We drove around for hours late at night and in the dead of winter. Yes, it does get cold in Southern California. We finally came to a house in Whittier.  It was my paternal aunt’s house, Ninfa.

My mother told her former brother-in-law, at the door, that Manuel’s daughters would like to meet Manuel.  An appointment was made and we returned the next night.

What does a 15-year-old girl want her first reunion with her father to be like?  Something out of Oprah or an afterschool special ? Okay, way to mushy for me. Nope, all I was wanted was ‘I’m sorry’, a few tears, a warm embrace ….. okay yeah, I wanted an Oprah! So what?

I deserved an Oprah moment.  14 years of no child support, birthdays, fatherly protection and love!  Hell yes, I deserved an Oprah! What I got instead was The Twilight Zone.

My mother rang the door bell.  A short, very dark man appeared.  He opened the door, bowed his head (as if we were royalty and he was a butler) and extended his arm as if to direct us into the house.  I thought he was someone else.  Then my mom say it. ‘Girls, this is your father’ and he still didn’t look at us.

My aunt Ninfa came in and asked us to sit down.  She offered us drinks.  I ignored her and stared at my father.  I finally stood up and walked over to him.
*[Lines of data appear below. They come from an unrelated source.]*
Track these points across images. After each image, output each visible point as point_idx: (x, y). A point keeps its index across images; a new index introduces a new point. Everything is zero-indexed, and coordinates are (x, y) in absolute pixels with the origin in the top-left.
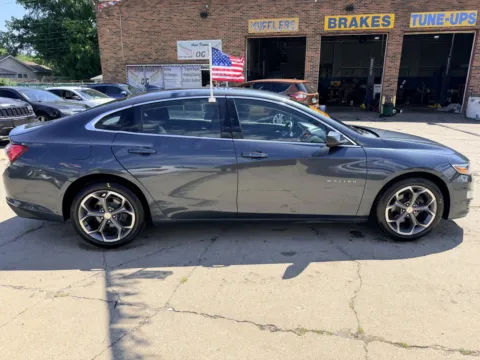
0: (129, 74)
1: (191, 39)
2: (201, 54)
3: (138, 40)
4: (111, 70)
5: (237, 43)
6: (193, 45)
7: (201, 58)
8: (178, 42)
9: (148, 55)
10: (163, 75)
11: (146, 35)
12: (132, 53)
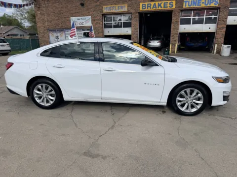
0: (50, 34)
1: (77, 16)
2: (82, 24)
3: (53, 18)
4: (42, 32)
5: (98, 18)
6: (78, 19)
7: (82, 25)
8: (71, 18)
9: (58, 25)
10: (65, 34)
11: (57, 15)
12: (51, 24)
I said, “My name is Monica and I’m your daughter”.  With that, he gave me a weak hug.  I could smell the street on him.  He was homeless.  His clothes looked neat and clean.  The ‘street’ odor gave him away.
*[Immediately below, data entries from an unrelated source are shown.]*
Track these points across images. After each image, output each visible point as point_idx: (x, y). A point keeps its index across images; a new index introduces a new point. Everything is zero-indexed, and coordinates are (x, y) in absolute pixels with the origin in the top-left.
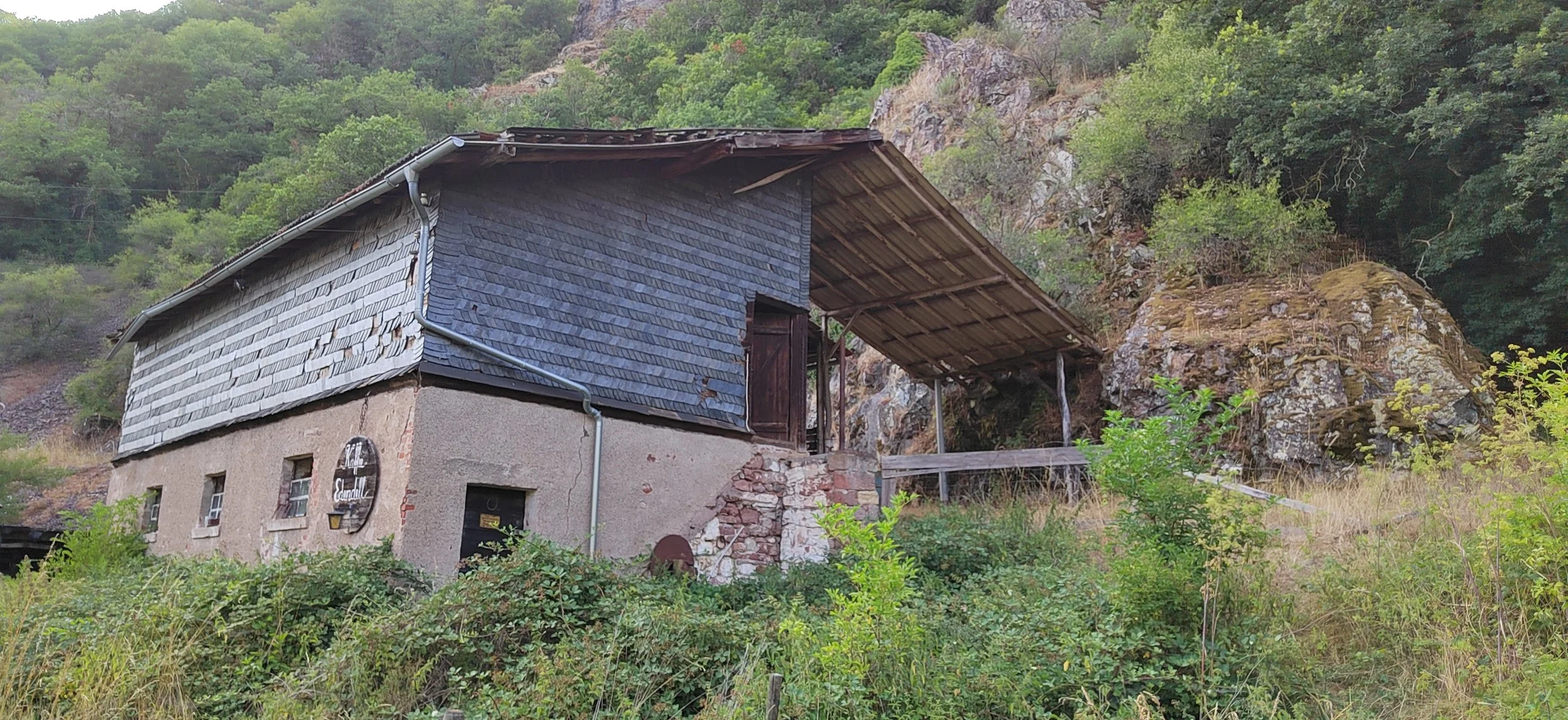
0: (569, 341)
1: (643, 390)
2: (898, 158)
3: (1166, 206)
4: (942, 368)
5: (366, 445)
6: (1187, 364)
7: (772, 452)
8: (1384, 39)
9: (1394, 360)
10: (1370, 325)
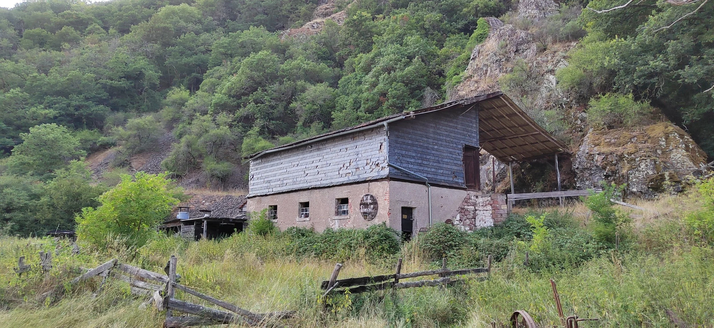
0: (420, 165)
1: (439, 177)
2: (507, 99)
3: (592, 102)
4: (512, 158)
5: (372, 196)
6: (603, 160)
7: (472, 193)
8: (670, 44)
9: (673, 158)
10: (665, 146)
I decided to forgive him at that moment.  Actually, I decided not to confront him, ever.  I silently hated him, as I embraced him.  My father was not the man my mother married.  He had lost his height, his family, his self-reliance and his dignity.

Manuel was more in need of a male role model than his children.  I saw him a handful of occasions during the next three years.  He spoke to me as if I were 5 years old.  He blamed my mother for the divorce. I sought wisdom and he patted my head ! It was official.  I was never going to have a real father.

On one occasion, he asked if he could go home with us and alluded to the fact he had a right to my mother’s bed. That was the last straw! Carmen and I yelled at him for insulting our mother. We never went to Ninfa’s house again.

My father called often and would hang up after hearing our voices.  This went on for a year.  Then it stopped, til I was in my 30’s and married.  My husband met Manuel once before he died.

When my father died, I bought him new clothes and the plot.  My brother later paid for a marker.  I couldn’t afford it. I mourned him whole heartedly.  I later bonded with his siblings in Los Mochis, Mexico.  It was the right thing to do.